The researchers say these findings have important clinical implications as it would be possible to set up more intensive screening and prevention strategies for people known to come from families where other members had LMD. They also found that in families where two or more siblings were already suffering from heart disease, if one had LMD, the other affected siblings were over three times more likely to suffer an LMD-related recurrence.
The researchers analysed coronary angiograms from 1,801 patients from families with two or more siblings affected by coronary artery disease (CAD). They found LMD (defined as 50 percent or greater narrowing of the left main coronary artery) in 12 percent of the patients. “This reflected the familial accumulation of this condition in high risk CAD families,” explained Professor Heribert Schunkert, head of cardiology at the University of Luebeck, Germany, who led the study.
“These data suggest that, not only does LMD cluster in families, but also that the outbreak of the disease at the same location in the coronary tree relates to the genetic basis of this disease”, he added. The likelihood of a sibling presenting with LMD when another sibling was affected by the condition was 3.6.

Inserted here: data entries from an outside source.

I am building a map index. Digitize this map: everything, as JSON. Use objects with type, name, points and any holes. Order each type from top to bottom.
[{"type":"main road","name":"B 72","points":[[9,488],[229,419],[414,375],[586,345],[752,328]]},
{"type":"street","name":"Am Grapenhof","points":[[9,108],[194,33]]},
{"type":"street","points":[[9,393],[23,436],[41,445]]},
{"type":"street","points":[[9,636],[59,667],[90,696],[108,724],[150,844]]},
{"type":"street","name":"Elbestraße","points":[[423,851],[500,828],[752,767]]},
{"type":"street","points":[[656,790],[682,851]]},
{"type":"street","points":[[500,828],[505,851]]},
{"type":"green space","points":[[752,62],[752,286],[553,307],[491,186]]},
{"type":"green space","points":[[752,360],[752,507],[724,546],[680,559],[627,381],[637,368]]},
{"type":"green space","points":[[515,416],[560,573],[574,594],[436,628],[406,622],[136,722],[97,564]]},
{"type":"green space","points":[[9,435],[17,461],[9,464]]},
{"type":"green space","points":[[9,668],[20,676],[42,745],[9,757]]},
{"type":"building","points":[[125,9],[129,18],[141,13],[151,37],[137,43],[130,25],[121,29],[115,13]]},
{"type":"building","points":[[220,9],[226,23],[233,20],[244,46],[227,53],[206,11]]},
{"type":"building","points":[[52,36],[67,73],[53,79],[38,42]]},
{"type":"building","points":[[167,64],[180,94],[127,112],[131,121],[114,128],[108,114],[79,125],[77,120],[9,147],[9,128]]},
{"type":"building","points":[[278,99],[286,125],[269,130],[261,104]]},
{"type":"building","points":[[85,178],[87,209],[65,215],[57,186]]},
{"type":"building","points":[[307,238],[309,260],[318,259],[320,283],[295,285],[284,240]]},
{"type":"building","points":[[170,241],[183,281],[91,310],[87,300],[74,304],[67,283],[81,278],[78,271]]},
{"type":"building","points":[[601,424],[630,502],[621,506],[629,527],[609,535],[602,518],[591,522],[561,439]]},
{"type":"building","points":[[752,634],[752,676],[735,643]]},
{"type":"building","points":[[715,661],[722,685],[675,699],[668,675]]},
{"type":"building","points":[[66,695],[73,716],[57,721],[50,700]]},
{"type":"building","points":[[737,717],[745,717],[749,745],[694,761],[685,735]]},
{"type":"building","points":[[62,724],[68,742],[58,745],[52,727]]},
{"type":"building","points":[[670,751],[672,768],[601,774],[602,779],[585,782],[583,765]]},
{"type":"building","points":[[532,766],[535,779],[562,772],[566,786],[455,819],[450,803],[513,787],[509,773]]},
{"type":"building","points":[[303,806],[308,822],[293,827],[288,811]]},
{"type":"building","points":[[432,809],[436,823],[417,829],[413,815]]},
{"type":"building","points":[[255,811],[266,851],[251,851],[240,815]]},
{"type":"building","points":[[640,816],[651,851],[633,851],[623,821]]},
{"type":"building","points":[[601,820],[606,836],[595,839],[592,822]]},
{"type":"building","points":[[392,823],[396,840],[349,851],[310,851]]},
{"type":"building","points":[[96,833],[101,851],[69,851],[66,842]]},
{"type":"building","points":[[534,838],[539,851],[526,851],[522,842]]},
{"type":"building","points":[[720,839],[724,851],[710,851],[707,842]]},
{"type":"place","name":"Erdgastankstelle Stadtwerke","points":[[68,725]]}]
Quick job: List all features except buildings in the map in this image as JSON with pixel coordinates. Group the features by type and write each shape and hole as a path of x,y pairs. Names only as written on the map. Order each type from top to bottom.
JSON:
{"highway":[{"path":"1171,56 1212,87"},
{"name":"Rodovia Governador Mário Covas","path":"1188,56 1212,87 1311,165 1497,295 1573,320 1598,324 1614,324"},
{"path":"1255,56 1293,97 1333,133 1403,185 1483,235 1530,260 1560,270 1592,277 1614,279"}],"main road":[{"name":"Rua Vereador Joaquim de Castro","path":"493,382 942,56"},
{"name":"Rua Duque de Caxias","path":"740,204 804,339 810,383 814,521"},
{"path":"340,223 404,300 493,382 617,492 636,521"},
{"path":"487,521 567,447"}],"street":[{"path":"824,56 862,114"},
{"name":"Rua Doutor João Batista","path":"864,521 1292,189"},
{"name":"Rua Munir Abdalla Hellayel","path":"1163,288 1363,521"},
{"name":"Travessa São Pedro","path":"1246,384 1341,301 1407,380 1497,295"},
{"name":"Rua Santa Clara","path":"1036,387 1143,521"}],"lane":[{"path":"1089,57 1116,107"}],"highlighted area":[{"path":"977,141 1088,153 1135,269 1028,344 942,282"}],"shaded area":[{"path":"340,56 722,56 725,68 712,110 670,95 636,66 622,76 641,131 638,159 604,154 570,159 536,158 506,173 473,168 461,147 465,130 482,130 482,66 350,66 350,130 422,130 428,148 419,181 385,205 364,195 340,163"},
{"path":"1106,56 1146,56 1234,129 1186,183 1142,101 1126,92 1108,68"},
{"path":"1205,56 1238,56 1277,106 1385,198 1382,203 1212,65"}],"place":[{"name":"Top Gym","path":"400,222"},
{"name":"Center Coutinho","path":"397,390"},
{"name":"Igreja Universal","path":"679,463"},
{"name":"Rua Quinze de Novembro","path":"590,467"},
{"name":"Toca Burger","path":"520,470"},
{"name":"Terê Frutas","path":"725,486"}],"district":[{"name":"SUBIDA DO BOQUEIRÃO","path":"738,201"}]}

In a parallel, prospective study, the researchers followed 1,369 healthy siblings of CAD patients for approximately five years. During this time, 79 of the healthy siblings either had a heart attack or required heart surgery or both. LMD was found more frequently in those families where the initially healthy sibling subsequently developed heart disease (13.9 versus 6.4 percent), and there was a 2.5 times higher risk for the healthy sibling to develop heart disease in families with an LMD sibling compared to families where the patient suffered from some other form of heart disease.